Another consideration in understanding the behavior of employees is the concept of the self-fulfilling prophecy, known as the Pygmalion effect. This concept refers to the tendency of an employee to live up to the supervisor’s expectations. In other words, if the supervisor expects an employee to succeed, the employee usually will succeed. If he expects them to fail, failure usually follows. The Pygmalion effect is alive and well in most plants. When asked the question, most supervisors and managers will acknowledge that they trust that small percentage of their workforce will effectively perform any task assigned to them. Further, they will state that a larger percentage is not trusted to perform even the simplest task without close, direct supervision. They exhibit these beliefs their interactions with the workforce and each employee clearly understands where he or she fits into the supervisor’s confidence and expectations of them as individuals and employees. The “superstars” respond by working miracles and the “dummies” continue to plod along. Obviously, this is no way to run a business, but it has become the status quo. They make little, if any effort, to help under-achievers become productive workers.

Reinforcement

The workforce will repeat reinforced behavior more often than behavior than those that are not. For instance, given a pay increase when their performance is high, employees are likely to continue to strive for high performance in hopes of getting another pay raise.

There are four types of reinforcement: positive, negative, extinction, and punishment.

Positive reinforcement involves providing a positive consequence because of desired behavior. The majority of plant and corporate managers follow the traditional motivation theory that assumes money is the only motivator of people.

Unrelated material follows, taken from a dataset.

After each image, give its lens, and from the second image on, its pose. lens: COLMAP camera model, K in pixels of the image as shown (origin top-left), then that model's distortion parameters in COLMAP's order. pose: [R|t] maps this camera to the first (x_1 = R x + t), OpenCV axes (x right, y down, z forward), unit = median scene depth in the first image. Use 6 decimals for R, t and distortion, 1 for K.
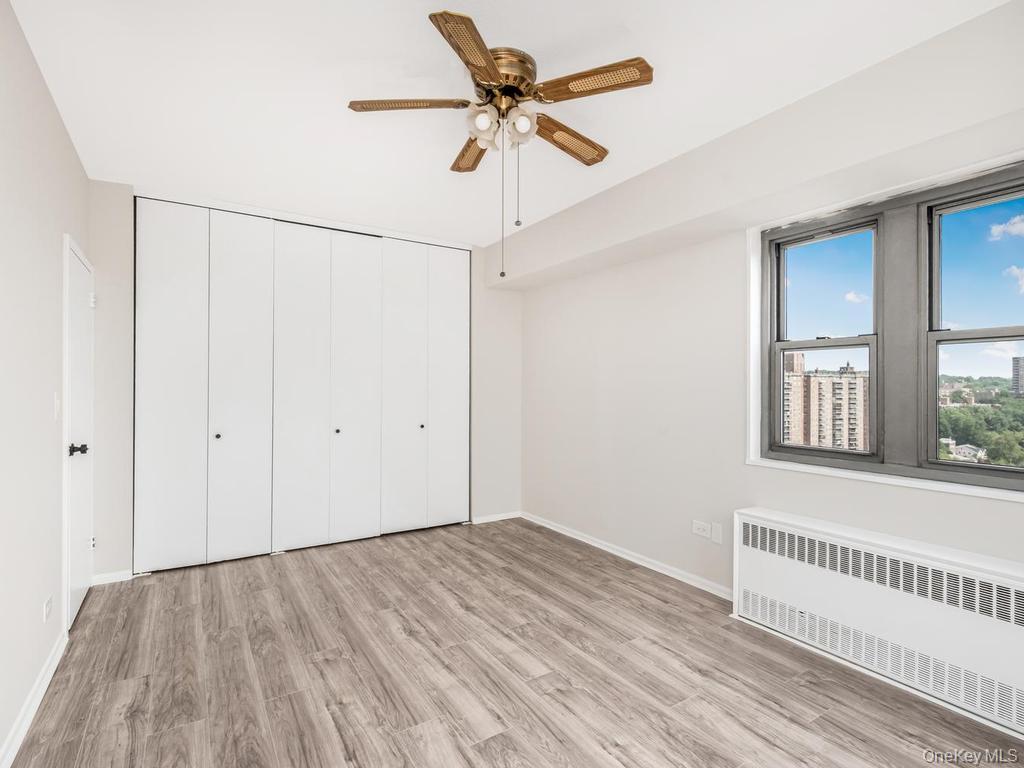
lens RADIAL K [[558.1, 0, 504.8], [0, 558.1, 384.9], [0, 0, 1]] dist [0.005899, 0.000184]
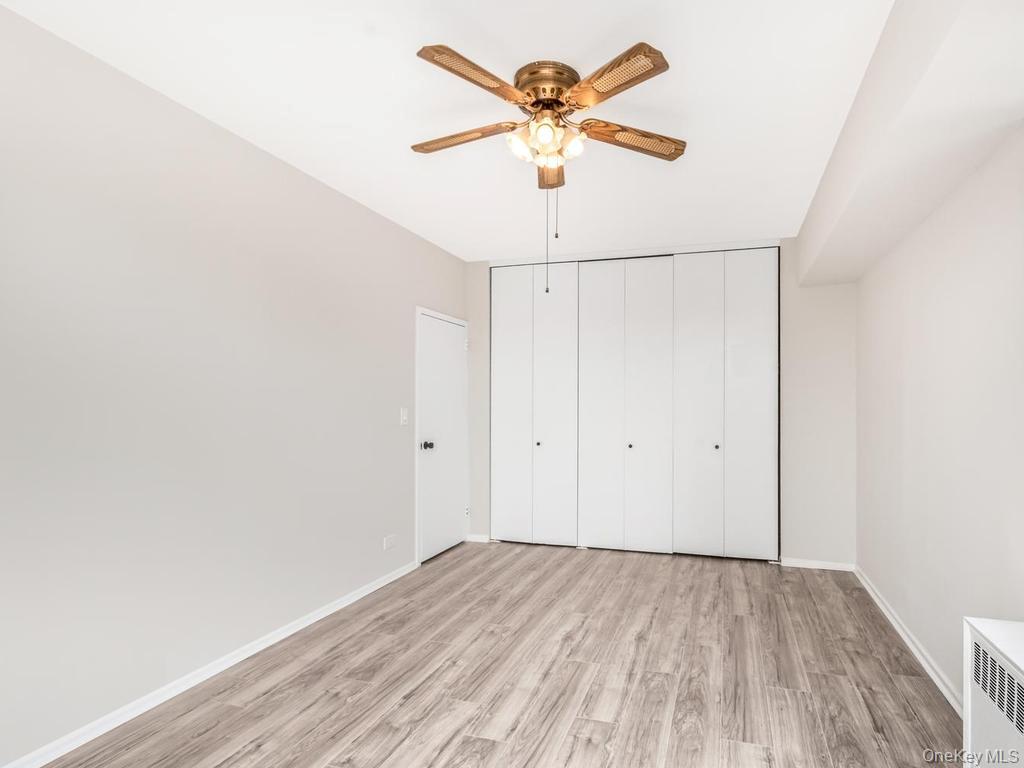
lens RADIAL K [[510.5, 0, 511.9], [0, 510.5, 382.5], [0, 0, 1]] dist [0.007403, -0.003538]
pose [[0.638105, -0.035668, -0.769123, 0.445334], [0.003968, 0.999065, -0.043040, -0.009442], [0.769939, 0.024412, 0.637650, 0.218167]]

Under this assumption, financial rewards are directly related to performance in the belief that employees will work harder and produce more if these rewards are great enough. However, money is not the only motivator. In fact, money can be a negative motivator. For example, many of the incentive bonus plans for production workers based on total units produce within a specific time (i.e. day, week or month). Since there is nothing in the incentive that addresses product quality, production or maintenance costs, the typical result of these bonus plans is an increase in scrap and total production cost.

Negative reinforcement involves giving a person the opportunity to avoid a negative consequence by exhibiting a desired behavior. Both positive and negative can be use to increase the frequency of favorable behavior.

Punishment involves providing a negative consequence because of undesirable behavior. Both extinction and punishment are used to decrease the frequency of undesirable behavior.

Conclusions

With some exceptions, employees are not self-motivated. The management philosophy and methods adopted by plants and individual supervisors determine whether the workforce will constantly and consistently strive for effective day-to-day performance or continue to plod along as they always have. As a supervisor or manager, it is in your best interest, as well as your duty to provide the leadership and motivation that is need for your workforce to achieve and sustain best practices and excellent performance.

It is not about monetary incentives. In many cases, a simple, sincere pat on the back or a handshake with a heartfelt “well-done” will accomplish more positive benefits than you think. It is not the monetary value, but the sincere recognition of one’s supervisor of a job well done that has lasting, positive motivation. Try it!